Your assignment: Can you copy every line of the listing below word for word, leaving out the pictures?
--- Supplied entries ---
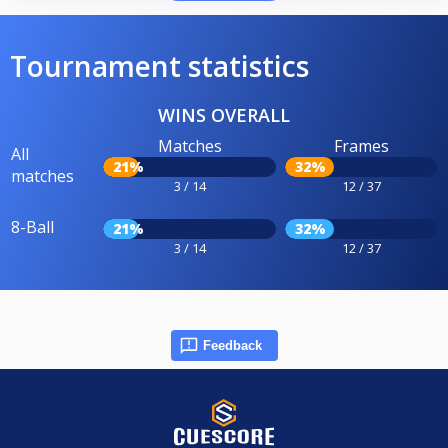
Tournament statistics
WINS OVERALL
Matches
Frames
All
21%
32%
matches
3 / 14
12 / 37
8-Ball
21%
32%
3 / 14
12 / 37
Feedback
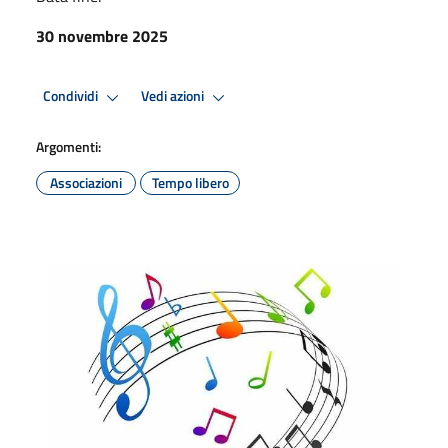
30 novembre 2025
Condividi
Vedi azioni
Argomenti:
Associazioni
Tempo libero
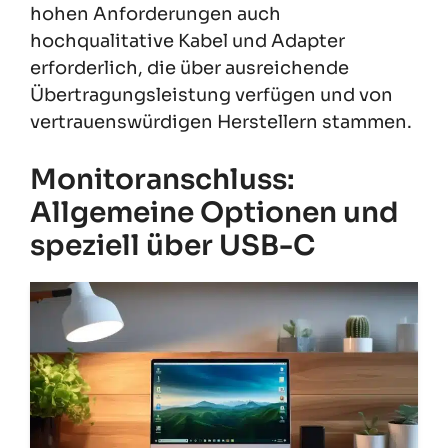
hohen Anforderungen auch
hochqualitative Kabel und Adapter
erforderlich, die über ausreichende
Übertragungsleistung verfügen und von
vertrauenswürdigen Herstellern stammen.
Monitoranschluss:
Allgemeine Optionen und
speziell über USB-C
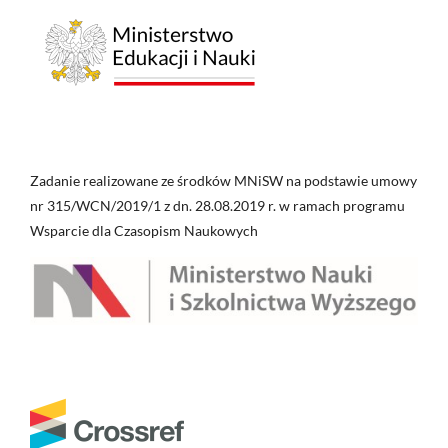
Zadanie realizowane ze środków MNiSW na podstawie umowy
nr 315/WCN/2019/1 z dn. 28.08.2019 r. w ramach programu
Wsparcie dla Czasopism Naukowych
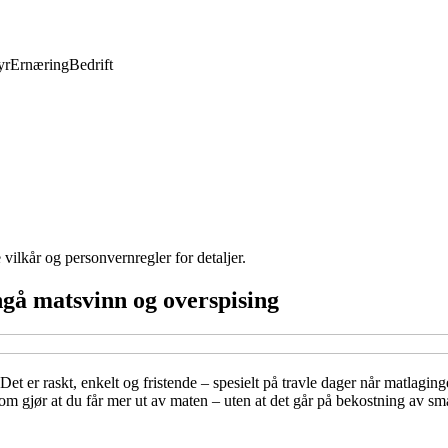
yr
Ernæring
Bedrift
 vilkår og personvernregler for detaljer.
ngå matsvinn og overspising
 er raskt, enkelt og fristende – spesielt på travle dager når matlaginge
som gjør at du får mer ut av maten – uten at det går på bekostning av s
---
Answer for this exercise:
Tournament statistics
WINS OVERALL
Matches
Frames
All
21%
32%
matches
3 / 14
12 / 37
8-Ball
21%
32%
3 / 14
12 / 37
Feedback
30 novembre 2025
Condividi
Vedi azioni
Argomenti:
Associazioni
Tempo libero
hohen Anforderungen auch
hochqualitative Kabel und Adapter
erforderlich, die über ausreichende
Übertragungsleistung verfügen und von
vertrauenswürdigen Herstellern stammen.
Monitoranschluss:
Allgemeine Optionen und
speziell über USB-C
Zadanie realizowane ze środków MNiSW na podstawie umowy
nr 315/WCN/2019/1 z dn. 28.08.2019 r. w ramach programu
Wsparcie dla Czasopism Naukowych
yr
Ernæring
Bedrift
 vilkår og personvernregler for detaljer.
ngå matsvinn og overspising
 er raskt, enkelt og fristende – spesielt på travle dager når matlaginge
som gjør at du får mer ut av maten – uten at det går på bekostning av s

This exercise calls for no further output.